BeetBeater: waterless beet processing for biogas plants
BeetBeater: waterless beet processing for biogas plants
Damme, November-12, 2012 - The Grimme BeetBeater is the first system which works without water for a complete stone separation and preparation of sugar beet. This ensures an economic use of biogas processing all year round. Until today, traditional energy intense washing systems with poor output achieved a clean stone separation of sugar beet. The high creation of waste water becomes more and more of a problem concerning recycling. This has kept many bio gas plant farmers away from using sugar beet for their biogas plant.
The BeetBeater processes the beet directly before it enters the fermenter. The Receiving Hopper with its 20 m³ capacity receives ensilaged or fresh sugar beet. The cost effectice key is the ensilaged beet which enables the farmer to feed the biogas plant all the year round.
The Receiving Hopper transfers the sugar beet onto the roller table consisting of six 1.2 m wide PU coils with infinitely distance and speed adjustment. The roller table ensures the final beet cleaning of soil and trash separation and forwards it to the turnstile. Sugar beet and remaining stones are lined up in a tray, with 2 axial rollers at the bottom and plain rollers at the side. Forwarded from the tray the beet and stones are transfered onto the patented* stone separator KEinstein (meaning no stones). This accustic system detects stones and beet and flips the stones out of the crop flow within seconds. Stopping of the machine for stone separation becomes unnecessary and only sugar beet is fed to the crumble rotor.

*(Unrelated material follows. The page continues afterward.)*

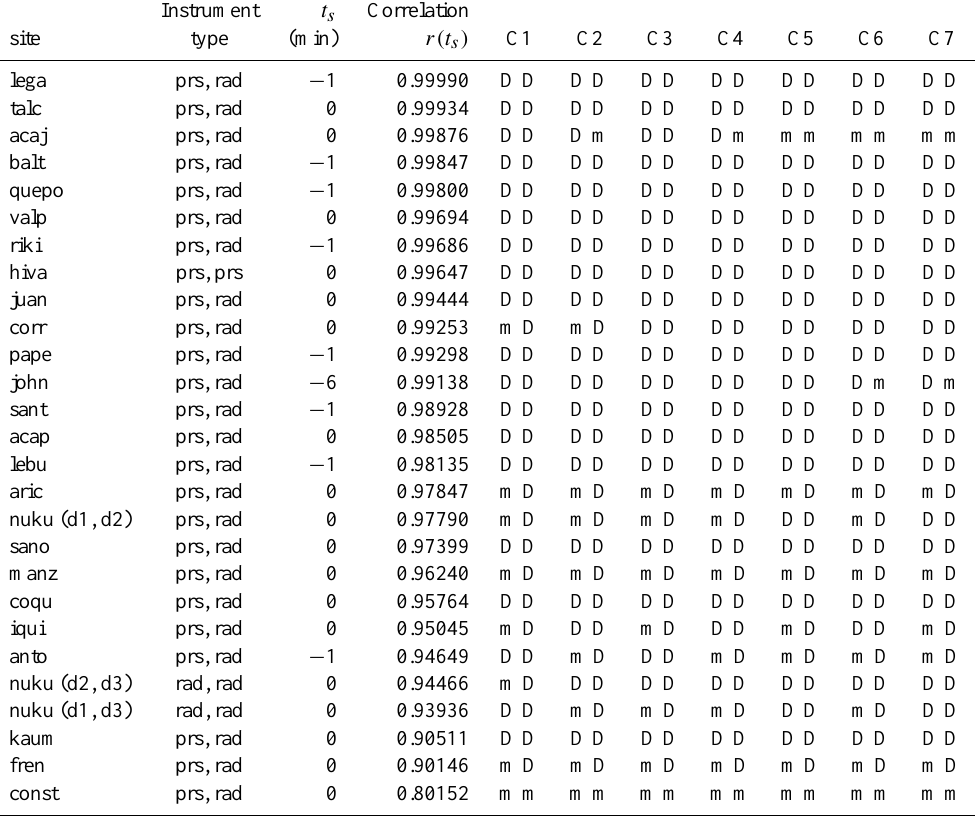
Table 5. Detections for stations with multiple records. For each station pair, we report the type of instruments installed; the time shift t s of the first series with respect to the second of the pair corresponding to the maximum cross-correlation coefficient r as well as the maximum cross-correlation coefficient itself. Moreover, for every configuration, results of detections are given with a couple of letters, one for each record. When not explicitly given, the first letter refers to channel 1 and the second to channel 2. The letter D is used to mean “detection” and the letter m to mean “missed detection”. Notice that stations are sorted by decreasing values of the correlation coefficient. Out of the total of 175 combinations resulting from 25 pairs of channels analysed with 7 configurations, detection discrepancies occur in 46 cases, which is about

Heavy duty crumble rotors cut the sugar beet into small matchbox sized chips, thus allowing a fast processing of the microorganisms in the biogas plant. For safety reasons an extra stone protection has been fitted to the crumble rotor. Should a stone pass into the crumble rotor it would block the cutter. Immediately the beet feeding stops, reversing of the rotor starts and transfers the stone through a stone flap out of the beet flow. Then automatically the beet flow starts again.